--- TASK DETAILS ---
Reprint the full listing exactly.

::::::

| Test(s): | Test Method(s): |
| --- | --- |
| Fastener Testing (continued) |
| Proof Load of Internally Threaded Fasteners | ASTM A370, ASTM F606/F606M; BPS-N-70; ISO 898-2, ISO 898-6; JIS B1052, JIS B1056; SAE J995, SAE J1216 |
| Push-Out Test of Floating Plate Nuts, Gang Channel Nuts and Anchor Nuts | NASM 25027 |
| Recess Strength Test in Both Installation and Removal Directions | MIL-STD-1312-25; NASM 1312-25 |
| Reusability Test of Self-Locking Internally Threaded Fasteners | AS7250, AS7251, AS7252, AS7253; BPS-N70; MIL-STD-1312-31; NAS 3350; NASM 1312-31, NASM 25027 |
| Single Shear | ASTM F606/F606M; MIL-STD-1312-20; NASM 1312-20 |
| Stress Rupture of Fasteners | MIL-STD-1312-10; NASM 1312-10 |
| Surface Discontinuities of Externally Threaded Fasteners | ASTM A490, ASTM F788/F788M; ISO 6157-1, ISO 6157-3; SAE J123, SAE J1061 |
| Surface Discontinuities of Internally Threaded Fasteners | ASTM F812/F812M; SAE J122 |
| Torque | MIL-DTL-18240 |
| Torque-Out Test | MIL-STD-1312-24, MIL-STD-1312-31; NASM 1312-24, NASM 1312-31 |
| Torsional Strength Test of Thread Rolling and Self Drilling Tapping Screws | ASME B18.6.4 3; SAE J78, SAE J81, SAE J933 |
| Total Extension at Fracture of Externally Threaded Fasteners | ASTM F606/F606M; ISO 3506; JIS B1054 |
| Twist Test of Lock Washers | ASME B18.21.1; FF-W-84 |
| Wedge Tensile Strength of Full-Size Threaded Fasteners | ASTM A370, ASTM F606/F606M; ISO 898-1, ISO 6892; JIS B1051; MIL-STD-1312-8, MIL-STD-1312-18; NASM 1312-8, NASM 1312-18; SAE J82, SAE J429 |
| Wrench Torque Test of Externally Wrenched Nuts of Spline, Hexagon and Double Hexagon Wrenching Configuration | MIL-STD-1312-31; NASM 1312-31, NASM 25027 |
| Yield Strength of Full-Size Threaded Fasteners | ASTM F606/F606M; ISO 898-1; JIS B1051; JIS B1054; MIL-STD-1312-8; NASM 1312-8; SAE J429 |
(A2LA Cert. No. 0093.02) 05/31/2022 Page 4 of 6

::::::

--- SOLUTION TO THIS EXERCISE ---
| Test(s): | Test Method(s): |
| --- | --- |
| Fastener Testing (continued) |
| Proof Load of Internally Threaded Fasteners | ASTM A370, ASTM F606/F606M; BPS-N-70; ISO 898-2, ISO 898-6; JIS B1052, JIS B1056; SAE J995, SAE J1216 |
| Push-Out Test of Floating Plate Nuts, Gang Channel Nuts and Anchor Nuts | NASM 25027 |
| Recess Strength Test in Both Installation and Removal Directions | MIL-STD-1312-25; NASM 1312-25 |
| Reusability Test of Self-Locking Internally Threaded Fasteners | AS7250, AS7251, AS7252, AS7253; BPS-N70; MIL-STD-1312-31; NAS 3350; NASM 1312-31, NASM 25027 |
| Single Shear | ASTM F606/F606M; MIL-STD-1312-20; NASM 1312-20 |
| Stress Rupture of Fasteners | MIL-STD-1312-10; NASM 1312-10 |
| Surface Discontinuities of Externally Threaded Fasteners | ASTM A490, ASTM F788/F788M; ISO 6157-1, ISO 6157-3; SAE J123, SAE J1061 |
| Surface Discontinuities of Internally Threaded Fasteners | ASTM F812/F812M; SAE J122 |
| Torque | MIL-DTL-18240 |
| Torque-Out Test | MIL-STD-1312-24, MIL-STD-1312-31; NASM 1312-24, NASM 1312-31 |
| Torsional Strength Test of Thread Rolling and Self Drilling Tapping Screws | ASME B18.6.4 3; SAE J78, SAE J81, SAE J933 |
| Total Extension at Fracture of Externally Threaded Fasteners | ASTM F606/F606M; ISO 3506; JIS B1054 |
| Twist Test of Lock Washers | ASME B18.21.1; FF-W-84 |
| Wedge Tensile Strength of Full-Size Threaded Fasteners | ASTM A370, ASTM F606/F606M; ISO 898-1, ISO 6892; JIS B1051; MIL-STD-1312-8, MIL-STD-1312-18; NASM 1312-8, NASM 1312-18; SAE J82, SAE J429 |
| Wrench Torque Test of Externally Wrenched Nuts of Spline, Hexagon and Double Hexagon Wrenching Configuration | MIL-STD-1312-31; NASM 1312-31, NASM 25027 |
| Yield Strength of Full-Size Threaded Fasteners | ASTM F606/F606M; ISO 898-1; JIS B1051; JIS B1054; MIL-STD-1312-8; NASM 1312-8; SAE J429 |
(A2LA Cert. No. 0093.02) 05/31/2022 Page 4 of 6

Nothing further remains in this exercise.